WASHINGTON -- Lawmakers demanded that General Motors fire its chief lawyer and do more to help crash victims as a Senate subcommittee delved deeper into GM's mishandling of the recall of small cars with defective ignition switches.

Yesterday's grilling was GM's fourth appearance before Congress, but senators aren't done with their investigation. Sen. Claire McCaskill (D-Mo.), who chairs the subcommittee, said she will hold a hearing in the next few weeks to ask government safety regulators about their role in the recall.

GM has admitted it knew about the faulty switches for more than a decade before recalling the cars. The ignition switches can slip out of the "run" position, causing the engines to stall and shutting off power to the air bags. It took years for GM engineers to connect the switch problem to the failure of the air bags to deploy.

GM recalled 2.6 million small cars beginning in February. That recall prompted an unprecedented safety review within the company, which has since issued 54 separate recalls for 29 million vehicles.

McCaskill praised GM CEO Mary Barra, saying she has "confronted the problem head-on and the corporate culture that caused it."

But McCaskill also put Barra on the spot, telling her she should have fired GM's corporate counsel, Michael Millikin, based on the conclusions of an internal report by outside attorney Anton Valukas.

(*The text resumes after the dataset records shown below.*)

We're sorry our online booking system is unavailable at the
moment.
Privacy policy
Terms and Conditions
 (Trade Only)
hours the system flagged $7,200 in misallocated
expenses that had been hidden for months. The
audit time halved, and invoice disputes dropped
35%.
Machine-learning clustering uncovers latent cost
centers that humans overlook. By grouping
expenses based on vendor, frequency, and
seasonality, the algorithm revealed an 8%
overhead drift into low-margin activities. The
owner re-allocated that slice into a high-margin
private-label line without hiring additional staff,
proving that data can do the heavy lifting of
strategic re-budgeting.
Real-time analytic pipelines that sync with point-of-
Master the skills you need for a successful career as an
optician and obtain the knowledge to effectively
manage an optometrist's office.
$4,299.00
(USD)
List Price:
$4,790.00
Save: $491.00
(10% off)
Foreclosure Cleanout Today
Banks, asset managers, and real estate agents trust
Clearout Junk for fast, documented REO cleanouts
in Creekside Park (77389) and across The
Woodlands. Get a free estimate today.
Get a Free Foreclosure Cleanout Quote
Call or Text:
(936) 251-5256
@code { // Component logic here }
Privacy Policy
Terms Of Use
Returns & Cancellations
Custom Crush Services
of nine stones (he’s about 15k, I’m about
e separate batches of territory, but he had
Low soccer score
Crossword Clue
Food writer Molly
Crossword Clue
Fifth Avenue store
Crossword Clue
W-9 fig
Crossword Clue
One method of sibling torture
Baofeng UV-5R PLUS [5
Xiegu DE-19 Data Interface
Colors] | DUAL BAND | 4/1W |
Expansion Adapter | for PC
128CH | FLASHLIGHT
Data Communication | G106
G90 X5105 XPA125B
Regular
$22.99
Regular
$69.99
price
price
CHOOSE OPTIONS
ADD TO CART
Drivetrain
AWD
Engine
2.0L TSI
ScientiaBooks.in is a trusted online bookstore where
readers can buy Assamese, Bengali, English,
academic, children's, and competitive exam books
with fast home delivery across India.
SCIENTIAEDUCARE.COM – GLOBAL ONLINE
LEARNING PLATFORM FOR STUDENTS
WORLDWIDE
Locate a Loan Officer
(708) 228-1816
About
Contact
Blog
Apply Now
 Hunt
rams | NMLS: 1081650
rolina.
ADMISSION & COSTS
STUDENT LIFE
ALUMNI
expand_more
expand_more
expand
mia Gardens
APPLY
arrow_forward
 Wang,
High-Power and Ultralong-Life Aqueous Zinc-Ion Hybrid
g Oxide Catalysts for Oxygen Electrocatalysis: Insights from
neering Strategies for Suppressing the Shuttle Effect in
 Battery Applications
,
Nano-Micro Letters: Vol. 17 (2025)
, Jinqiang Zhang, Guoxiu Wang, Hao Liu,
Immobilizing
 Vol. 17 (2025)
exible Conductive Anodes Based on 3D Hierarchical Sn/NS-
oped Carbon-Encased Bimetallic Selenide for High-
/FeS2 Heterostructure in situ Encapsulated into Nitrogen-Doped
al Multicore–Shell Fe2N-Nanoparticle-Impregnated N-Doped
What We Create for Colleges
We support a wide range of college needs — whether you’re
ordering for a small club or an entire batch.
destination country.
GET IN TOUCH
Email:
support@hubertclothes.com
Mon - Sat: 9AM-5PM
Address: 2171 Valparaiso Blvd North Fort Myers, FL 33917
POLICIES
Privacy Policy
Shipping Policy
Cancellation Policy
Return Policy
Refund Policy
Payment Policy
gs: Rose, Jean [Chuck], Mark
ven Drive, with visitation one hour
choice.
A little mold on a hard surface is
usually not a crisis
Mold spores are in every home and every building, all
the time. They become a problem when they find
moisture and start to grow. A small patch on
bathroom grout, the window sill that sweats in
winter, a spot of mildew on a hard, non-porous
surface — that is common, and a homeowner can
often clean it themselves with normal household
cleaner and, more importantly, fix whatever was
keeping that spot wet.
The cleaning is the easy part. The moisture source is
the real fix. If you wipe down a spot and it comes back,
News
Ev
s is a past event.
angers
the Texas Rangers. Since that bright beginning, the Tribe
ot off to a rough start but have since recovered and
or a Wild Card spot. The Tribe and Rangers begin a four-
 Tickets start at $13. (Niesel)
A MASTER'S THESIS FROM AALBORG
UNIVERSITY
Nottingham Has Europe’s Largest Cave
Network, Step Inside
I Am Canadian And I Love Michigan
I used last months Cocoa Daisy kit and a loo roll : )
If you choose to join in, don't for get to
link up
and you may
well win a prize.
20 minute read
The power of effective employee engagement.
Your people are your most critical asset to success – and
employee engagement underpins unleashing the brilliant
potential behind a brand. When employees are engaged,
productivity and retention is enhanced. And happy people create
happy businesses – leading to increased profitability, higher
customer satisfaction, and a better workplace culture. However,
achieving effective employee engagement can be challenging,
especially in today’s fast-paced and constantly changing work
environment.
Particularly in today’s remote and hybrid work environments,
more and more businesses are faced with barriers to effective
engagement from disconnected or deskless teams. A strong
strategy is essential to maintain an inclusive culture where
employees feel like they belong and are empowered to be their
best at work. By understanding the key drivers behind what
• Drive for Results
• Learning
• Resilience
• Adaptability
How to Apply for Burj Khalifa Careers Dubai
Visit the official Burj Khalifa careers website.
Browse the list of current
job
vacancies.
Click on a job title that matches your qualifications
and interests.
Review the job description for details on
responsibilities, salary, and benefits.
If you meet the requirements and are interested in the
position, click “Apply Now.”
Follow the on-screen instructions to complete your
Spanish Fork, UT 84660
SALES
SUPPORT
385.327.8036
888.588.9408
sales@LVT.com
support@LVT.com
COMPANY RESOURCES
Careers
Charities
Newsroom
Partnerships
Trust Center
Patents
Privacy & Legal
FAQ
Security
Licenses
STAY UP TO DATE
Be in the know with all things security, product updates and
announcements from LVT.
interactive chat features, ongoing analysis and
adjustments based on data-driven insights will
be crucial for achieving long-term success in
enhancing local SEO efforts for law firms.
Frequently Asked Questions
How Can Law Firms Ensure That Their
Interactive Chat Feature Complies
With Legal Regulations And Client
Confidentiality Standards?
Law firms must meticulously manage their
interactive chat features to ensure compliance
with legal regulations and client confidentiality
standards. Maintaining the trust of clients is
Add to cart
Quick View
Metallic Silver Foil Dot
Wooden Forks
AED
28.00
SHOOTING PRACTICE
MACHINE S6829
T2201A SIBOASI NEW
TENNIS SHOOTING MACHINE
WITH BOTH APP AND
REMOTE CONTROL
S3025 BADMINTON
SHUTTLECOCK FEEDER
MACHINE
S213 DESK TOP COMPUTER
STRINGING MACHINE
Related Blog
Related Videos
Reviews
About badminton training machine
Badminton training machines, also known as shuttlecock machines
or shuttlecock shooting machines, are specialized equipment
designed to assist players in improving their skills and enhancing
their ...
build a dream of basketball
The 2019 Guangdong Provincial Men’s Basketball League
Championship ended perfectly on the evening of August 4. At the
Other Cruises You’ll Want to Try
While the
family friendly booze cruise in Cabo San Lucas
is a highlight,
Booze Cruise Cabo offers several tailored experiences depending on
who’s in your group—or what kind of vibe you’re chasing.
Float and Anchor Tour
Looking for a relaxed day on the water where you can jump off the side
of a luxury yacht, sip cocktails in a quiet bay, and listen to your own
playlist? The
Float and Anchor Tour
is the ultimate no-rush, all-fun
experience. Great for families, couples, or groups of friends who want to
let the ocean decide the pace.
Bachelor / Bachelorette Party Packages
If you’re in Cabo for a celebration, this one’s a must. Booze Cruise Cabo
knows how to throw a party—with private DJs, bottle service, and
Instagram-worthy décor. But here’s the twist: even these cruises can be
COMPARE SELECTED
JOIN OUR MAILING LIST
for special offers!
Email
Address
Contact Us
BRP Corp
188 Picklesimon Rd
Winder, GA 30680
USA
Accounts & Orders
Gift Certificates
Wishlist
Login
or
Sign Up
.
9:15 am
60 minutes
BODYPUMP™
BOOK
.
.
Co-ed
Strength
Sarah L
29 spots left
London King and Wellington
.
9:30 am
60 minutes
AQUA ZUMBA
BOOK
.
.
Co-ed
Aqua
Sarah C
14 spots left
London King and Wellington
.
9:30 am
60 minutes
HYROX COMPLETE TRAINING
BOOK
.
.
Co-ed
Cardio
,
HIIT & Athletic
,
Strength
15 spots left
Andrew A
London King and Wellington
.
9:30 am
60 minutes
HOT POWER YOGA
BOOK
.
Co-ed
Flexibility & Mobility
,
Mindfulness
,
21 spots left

Barra, with Millikin sitting beside her, defended him as a man of "tremendously high integrity."

Sen. Richard Blumenthal (D-Conn.) said GM needs to be more transparent and assume more responsibility. He called for the public release of all of the documents given to Valukas and the unsealing of previous lawsuit settlements. He also asked whether GM would waive the legal shield that protects it from lawsuits related to crashes that happened before its July 2009 bankruptcy.

In each case, Millikin said no.

McCaskill, a former prosecutor, said she can't understand why Millikin and one of his top deputies still are with GM. "This is either gross negligence or gross incompetence on the part of a lawyer," she said. "I think the failure of this legal department is stunning."